▶ _YOUR OBJECTIVE_
Transcribe the data below exactly, starting with the line that contains "- Medusas Stone poker" and stopping after the line that contains "風にO1にインプットしてあげてお願い".

(Stored data entries)
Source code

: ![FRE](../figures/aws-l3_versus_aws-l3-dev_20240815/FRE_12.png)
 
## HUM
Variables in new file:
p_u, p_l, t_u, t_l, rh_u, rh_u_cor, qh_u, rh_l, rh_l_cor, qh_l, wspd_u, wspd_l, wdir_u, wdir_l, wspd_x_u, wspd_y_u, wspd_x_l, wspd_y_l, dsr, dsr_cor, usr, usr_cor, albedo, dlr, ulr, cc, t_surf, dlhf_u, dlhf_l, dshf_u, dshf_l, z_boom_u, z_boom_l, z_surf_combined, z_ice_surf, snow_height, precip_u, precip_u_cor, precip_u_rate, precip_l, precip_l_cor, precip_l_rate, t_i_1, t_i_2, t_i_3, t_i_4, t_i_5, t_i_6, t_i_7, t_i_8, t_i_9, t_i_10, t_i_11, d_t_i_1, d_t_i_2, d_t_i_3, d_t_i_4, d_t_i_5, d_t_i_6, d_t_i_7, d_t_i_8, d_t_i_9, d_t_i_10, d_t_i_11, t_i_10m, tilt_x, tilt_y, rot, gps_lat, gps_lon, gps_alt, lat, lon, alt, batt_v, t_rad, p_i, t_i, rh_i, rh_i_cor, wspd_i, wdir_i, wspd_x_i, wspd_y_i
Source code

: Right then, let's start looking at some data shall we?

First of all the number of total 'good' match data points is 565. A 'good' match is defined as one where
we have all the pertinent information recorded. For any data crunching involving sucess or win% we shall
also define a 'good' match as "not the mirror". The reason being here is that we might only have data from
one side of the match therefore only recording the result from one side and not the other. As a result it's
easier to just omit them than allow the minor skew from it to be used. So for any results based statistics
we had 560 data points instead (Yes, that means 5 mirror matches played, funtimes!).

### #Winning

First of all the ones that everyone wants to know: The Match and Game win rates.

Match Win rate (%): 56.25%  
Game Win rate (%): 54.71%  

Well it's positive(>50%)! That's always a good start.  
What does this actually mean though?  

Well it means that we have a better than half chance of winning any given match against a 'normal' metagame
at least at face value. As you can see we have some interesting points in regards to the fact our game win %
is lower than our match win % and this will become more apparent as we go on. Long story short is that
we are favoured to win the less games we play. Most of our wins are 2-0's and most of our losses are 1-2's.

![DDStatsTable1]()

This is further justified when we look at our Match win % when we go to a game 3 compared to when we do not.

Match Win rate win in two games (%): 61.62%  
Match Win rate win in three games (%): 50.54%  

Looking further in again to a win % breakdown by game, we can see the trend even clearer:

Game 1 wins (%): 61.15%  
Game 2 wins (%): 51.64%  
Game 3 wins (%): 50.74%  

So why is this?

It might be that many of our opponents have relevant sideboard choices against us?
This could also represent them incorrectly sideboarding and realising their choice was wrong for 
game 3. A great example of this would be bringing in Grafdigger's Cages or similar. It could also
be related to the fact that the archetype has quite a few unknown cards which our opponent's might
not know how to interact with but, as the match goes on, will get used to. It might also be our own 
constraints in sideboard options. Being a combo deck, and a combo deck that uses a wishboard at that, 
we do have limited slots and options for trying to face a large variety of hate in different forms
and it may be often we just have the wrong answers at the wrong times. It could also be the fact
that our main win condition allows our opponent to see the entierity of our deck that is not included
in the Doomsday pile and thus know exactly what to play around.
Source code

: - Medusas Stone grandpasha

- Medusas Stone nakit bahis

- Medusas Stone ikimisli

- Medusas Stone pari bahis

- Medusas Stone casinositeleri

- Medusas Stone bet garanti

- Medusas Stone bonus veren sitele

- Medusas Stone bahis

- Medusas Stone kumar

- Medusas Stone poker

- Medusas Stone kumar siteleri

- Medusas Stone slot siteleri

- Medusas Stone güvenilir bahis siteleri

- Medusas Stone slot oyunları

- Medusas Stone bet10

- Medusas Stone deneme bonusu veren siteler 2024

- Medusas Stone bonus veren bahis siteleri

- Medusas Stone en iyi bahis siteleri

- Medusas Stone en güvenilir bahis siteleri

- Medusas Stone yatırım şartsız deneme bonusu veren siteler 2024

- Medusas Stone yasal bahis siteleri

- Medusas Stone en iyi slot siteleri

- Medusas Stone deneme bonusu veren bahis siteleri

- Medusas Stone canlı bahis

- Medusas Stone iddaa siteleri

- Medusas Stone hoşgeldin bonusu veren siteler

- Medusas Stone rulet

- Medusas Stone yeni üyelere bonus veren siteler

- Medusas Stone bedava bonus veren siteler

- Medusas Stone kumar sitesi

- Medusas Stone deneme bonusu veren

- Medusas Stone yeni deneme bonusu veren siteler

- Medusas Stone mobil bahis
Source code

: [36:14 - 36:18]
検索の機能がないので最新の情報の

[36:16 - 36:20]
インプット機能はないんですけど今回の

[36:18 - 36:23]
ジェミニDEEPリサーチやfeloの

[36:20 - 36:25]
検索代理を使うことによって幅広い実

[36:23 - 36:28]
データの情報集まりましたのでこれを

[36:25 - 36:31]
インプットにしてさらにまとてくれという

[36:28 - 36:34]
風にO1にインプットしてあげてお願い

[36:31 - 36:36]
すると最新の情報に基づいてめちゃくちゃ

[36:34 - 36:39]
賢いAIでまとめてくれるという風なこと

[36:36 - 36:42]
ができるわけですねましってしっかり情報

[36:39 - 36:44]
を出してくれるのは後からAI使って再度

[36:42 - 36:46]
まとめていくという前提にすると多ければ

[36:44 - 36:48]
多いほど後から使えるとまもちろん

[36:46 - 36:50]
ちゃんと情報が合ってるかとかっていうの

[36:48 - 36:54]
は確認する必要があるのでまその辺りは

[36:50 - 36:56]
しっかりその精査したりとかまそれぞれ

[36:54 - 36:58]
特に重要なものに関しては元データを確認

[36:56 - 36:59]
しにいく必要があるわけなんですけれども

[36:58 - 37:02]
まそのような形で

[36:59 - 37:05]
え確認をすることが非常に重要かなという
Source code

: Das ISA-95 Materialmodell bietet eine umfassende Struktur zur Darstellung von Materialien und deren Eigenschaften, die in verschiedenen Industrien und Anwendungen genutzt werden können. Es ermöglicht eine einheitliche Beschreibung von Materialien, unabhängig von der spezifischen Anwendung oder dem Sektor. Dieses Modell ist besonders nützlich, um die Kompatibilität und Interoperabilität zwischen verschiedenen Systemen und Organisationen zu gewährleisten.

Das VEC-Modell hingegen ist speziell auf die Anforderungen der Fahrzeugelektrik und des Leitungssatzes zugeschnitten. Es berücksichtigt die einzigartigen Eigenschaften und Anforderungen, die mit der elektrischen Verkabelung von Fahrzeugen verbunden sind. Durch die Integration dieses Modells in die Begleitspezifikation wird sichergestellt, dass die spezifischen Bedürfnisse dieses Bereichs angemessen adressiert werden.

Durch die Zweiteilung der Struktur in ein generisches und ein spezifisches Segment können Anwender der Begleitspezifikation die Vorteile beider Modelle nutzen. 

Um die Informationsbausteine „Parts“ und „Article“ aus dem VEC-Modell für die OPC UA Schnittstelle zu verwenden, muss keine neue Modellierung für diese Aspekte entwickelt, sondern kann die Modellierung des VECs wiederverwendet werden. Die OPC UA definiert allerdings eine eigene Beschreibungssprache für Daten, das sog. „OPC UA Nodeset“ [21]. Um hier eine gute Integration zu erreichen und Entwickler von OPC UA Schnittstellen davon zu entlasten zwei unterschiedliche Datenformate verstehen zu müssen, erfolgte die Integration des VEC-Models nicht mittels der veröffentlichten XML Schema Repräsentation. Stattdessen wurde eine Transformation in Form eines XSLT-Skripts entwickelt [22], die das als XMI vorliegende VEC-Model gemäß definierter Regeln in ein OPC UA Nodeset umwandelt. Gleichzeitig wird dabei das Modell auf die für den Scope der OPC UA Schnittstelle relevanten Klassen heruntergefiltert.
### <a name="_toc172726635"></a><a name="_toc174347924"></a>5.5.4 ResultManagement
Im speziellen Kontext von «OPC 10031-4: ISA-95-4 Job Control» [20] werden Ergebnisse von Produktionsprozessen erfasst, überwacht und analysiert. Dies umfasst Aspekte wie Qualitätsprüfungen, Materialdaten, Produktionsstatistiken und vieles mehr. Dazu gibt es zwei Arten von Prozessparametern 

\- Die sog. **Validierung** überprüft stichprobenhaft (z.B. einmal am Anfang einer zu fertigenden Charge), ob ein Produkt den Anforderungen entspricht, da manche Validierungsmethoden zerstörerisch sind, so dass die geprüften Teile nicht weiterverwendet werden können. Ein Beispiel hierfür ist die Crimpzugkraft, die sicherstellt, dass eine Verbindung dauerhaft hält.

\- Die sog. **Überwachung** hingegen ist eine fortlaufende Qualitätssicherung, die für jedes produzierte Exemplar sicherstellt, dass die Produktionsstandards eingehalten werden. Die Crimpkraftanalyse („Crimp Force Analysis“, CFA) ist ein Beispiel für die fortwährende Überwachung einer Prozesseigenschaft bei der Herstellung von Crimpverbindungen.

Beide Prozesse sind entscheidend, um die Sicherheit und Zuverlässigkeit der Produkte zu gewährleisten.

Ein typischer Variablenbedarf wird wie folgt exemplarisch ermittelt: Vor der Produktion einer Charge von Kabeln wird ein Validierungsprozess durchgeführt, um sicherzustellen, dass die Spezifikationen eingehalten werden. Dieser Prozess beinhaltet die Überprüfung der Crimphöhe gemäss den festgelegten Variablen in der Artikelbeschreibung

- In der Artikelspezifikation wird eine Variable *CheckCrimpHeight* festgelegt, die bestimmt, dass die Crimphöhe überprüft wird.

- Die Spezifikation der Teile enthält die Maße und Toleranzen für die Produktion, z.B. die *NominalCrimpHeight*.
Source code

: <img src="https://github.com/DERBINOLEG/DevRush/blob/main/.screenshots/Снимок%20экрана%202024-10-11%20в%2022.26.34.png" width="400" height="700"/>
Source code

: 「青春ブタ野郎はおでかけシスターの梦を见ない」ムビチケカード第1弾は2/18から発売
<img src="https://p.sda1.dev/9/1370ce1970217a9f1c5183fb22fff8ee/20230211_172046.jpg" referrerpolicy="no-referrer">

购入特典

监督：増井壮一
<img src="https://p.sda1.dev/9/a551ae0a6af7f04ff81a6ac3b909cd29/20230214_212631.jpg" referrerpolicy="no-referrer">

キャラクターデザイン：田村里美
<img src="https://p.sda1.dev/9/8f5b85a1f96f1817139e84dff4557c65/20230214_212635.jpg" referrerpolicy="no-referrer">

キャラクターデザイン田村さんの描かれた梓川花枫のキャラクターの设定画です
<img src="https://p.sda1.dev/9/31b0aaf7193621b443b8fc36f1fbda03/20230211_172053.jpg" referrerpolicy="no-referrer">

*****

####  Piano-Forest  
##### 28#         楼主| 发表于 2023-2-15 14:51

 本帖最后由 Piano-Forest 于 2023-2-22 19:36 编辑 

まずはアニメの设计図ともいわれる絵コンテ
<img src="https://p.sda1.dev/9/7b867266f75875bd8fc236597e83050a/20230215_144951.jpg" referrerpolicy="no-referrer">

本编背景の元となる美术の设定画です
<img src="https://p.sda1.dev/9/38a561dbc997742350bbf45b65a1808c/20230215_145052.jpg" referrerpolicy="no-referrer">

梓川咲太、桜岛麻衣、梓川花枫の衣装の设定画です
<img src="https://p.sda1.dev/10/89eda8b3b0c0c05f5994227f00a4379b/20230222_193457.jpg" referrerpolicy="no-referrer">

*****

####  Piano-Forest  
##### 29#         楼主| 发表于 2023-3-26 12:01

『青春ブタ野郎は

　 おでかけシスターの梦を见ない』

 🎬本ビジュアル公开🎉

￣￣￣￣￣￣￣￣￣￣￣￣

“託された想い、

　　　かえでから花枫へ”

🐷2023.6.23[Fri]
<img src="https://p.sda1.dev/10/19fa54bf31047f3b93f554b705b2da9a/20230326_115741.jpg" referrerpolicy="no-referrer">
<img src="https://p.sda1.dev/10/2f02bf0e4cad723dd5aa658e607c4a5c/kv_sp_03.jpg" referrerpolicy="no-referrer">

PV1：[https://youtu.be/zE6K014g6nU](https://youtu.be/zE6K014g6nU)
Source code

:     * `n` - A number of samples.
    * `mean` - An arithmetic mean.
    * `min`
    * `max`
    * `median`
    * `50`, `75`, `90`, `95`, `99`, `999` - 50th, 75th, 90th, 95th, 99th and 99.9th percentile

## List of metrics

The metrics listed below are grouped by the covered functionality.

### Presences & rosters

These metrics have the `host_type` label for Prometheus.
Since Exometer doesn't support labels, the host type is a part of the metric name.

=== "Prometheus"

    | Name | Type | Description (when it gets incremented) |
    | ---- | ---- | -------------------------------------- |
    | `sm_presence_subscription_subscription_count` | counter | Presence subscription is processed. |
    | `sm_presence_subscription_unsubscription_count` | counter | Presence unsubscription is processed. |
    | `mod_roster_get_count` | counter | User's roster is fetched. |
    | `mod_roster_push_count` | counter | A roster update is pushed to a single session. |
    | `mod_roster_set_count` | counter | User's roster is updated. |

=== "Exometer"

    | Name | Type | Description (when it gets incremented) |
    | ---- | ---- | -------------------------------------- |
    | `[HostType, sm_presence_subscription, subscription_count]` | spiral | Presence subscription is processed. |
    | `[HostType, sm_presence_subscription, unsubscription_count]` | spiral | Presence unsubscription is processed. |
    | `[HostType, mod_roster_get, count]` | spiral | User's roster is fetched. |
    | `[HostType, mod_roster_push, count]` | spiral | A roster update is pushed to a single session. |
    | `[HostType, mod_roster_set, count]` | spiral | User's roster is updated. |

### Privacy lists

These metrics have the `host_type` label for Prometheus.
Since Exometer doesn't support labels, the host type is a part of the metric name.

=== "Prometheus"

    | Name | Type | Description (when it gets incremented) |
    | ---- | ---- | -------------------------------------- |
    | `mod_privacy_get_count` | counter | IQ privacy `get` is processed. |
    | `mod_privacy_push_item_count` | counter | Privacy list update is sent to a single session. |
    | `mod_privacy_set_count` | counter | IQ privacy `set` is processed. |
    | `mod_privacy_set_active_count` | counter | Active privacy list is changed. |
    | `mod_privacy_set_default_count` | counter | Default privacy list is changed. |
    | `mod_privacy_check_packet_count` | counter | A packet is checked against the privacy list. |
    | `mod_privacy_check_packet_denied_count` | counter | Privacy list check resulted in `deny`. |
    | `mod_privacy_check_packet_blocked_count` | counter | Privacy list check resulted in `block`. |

▶ _EXERCISE ANSWER_
- Medusas Stone poker

- Medusas Stone kumar siteleri

- Medusas Stone slot siteleri

- Medusas Stone güvenilir bahis siteleri

- Medusas Stone slot oyunları

- Medusas Stone bet10

- Medusas Stone deneme bonusu veren siteler 2024

- Medusas Stone bonus veren bahis siteleri

- Medusas Stone en iyi bahis siteleri

- Medusas Stone en güvenilir bahis siteleri

- Medusas Stone yatırım şartsız deneme bonusu veren siteler 2024

- Medusas Stone yasal bahis siteleri

- Medusas Stone en iyi slot siteleri

- Medusas Stone deneme bonusu veren bahis siteleri

- Medusas Stone canlı bahis

- Medusas Stone iddaa siteleri

- Medusas Stone hoşgeldin bonusu veren siteler

- Medusas Stone rulet

- Medusas Stone yeni üyelere bonus veren siteler

- Medusas Stone bedava bonus veren siteler

- Medusas Stone kumar sitesi

- Medusas Stone deneme bonusu veren

- Medusas Stone yeni deneme bonusu veren siteler

- Medusas Stone mobil bahis
Source code

: [36:14 - 36:18]
検索の機能がないので最新の情報の

[36:16 - 36:20]
インプット機能はないんですけど今回の

[36:18 - 36:23]
ジェミニDEEPリサーチやfeloの

[36:20 - 36:25]
検索代理を使うことによって幅広い実

[36:23 - 36:28]
データの情報集まりましたのでこれを

[36:25 - 36:31]
インプットにしてさらにまとてくれという

[36:28 - 36:34]
風にO1にインプットしてあげてお願い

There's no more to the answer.